Unlike many terms consumers come across on pet food labels, the word “natural” actually has some meaning. The Association of American Feed Control Officials (AAFCO) defines “natural” as being derived “solely from plant, animal or mined sources, either in its unprocessed state or having been subjected to physical processing, heat processing, rendering, purification extraction, hydrolysis, enzymolysis or fermentation, but not having been produced by or subject to a chemically synthetic process and not containing any additives or processing aids that are chemically synthetic except in amounts as might occur unavoidably in good manufacturing practices.” Perhaps that’s not the most concise definition, but it’s better than nothing.
Owners looking to feed their dogs and cats high quality foods often look for the word “natural” on pet food labels to help inform their choices, but that alone is not sufficient for two important reasons:
1. “Natural” doesn’t always equate to “high quality.”

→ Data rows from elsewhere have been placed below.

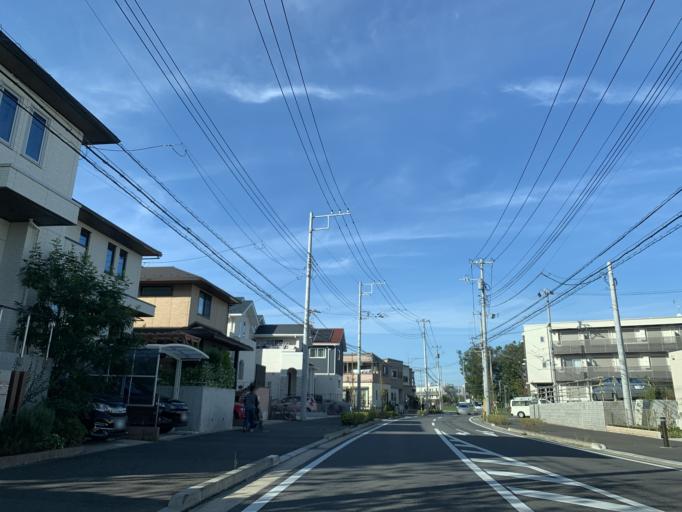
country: JP
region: Chiba
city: Nagareyama
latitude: 35.8775
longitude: 139.9269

The AAFCO definition of “natural” basically says that an ingredient can be modified but not over processed. For example, a hunk of beef may be labeled as natural even if it has been cooked or ground into a hamburger. On the other hand, lean finely textured beef (the “pink slime” that was in the news recently) may be derived from cattle but bears so little resemblance to its original state that it could obviously not be labeled as “natural” on a pet food label.
By going with the “natural” label, owners can avoid highly processed ingredients like pink slime, but they still run the risk of feeding their pets low-quality foods. An ingredient may be labeled as natural even if it doesn’t provide much in the way of nutritional value to a pet or is handled in a way that promotes food borne illness. The best way to ensure that pets eat only high quality foods is to purchase products made by companies that put a premium on pet health through research, having veterinarians and veterinary nutritionists on staff, and impeccable quality control.

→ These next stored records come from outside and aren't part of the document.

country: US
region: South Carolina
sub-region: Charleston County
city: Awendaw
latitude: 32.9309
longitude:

2. “Natural” says nothing about whether or not a food is nutritionally balanced.
Eating natural ingredients is good, but if they don’t appear in the diet in the right proportions any health benefit they confer will be overwhelmed by the adverse effect of eating an imbalanced diet. Think of it this way. If I were to eat nothing but natural carrots, I would soon get sick (and turn orange), even if the carrots were of the highest quality. We can feed our pets foods made from natural ingredients, but if those foods contain too little or too much of one or more nutrients, their health is going to suffer.

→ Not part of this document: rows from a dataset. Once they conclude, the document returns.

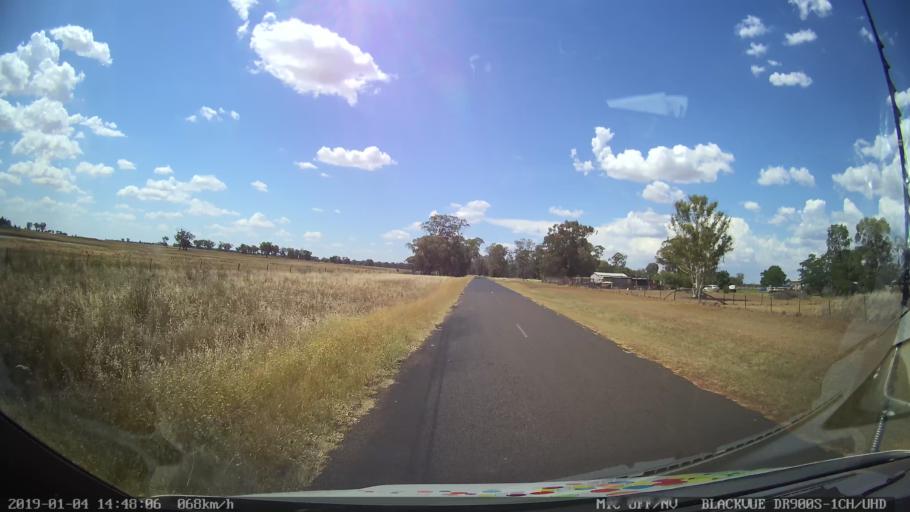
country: AU
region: New South Wales
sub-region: Dubbo Municipality
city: Dubbo
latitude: -32.0626
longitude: 148.6626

When thinking about balance, we need to shift from the concept of ingredients to one of nutrients. Pets don’t have a nutritional need for beef, they need protein, which many different ingredients can supply. Dogs and cats require certain amounts of vitamins, minerals, carbohydrates, fats, and protein (even down to the level of individual amino acids) to thrive, but those requirements can be met through an almost infinite combination of ingredients. Owners who focus too much on ingredients and too little on nutrients may be inadvertently putting their pet’s health at risk.
Relying too heavily on general recommendations concerning pet nutrition can also be dangerous. The best source for advice about what to feed a particular pet is the veterinarian who is most familiar with that individual’s health history and nutritional needs.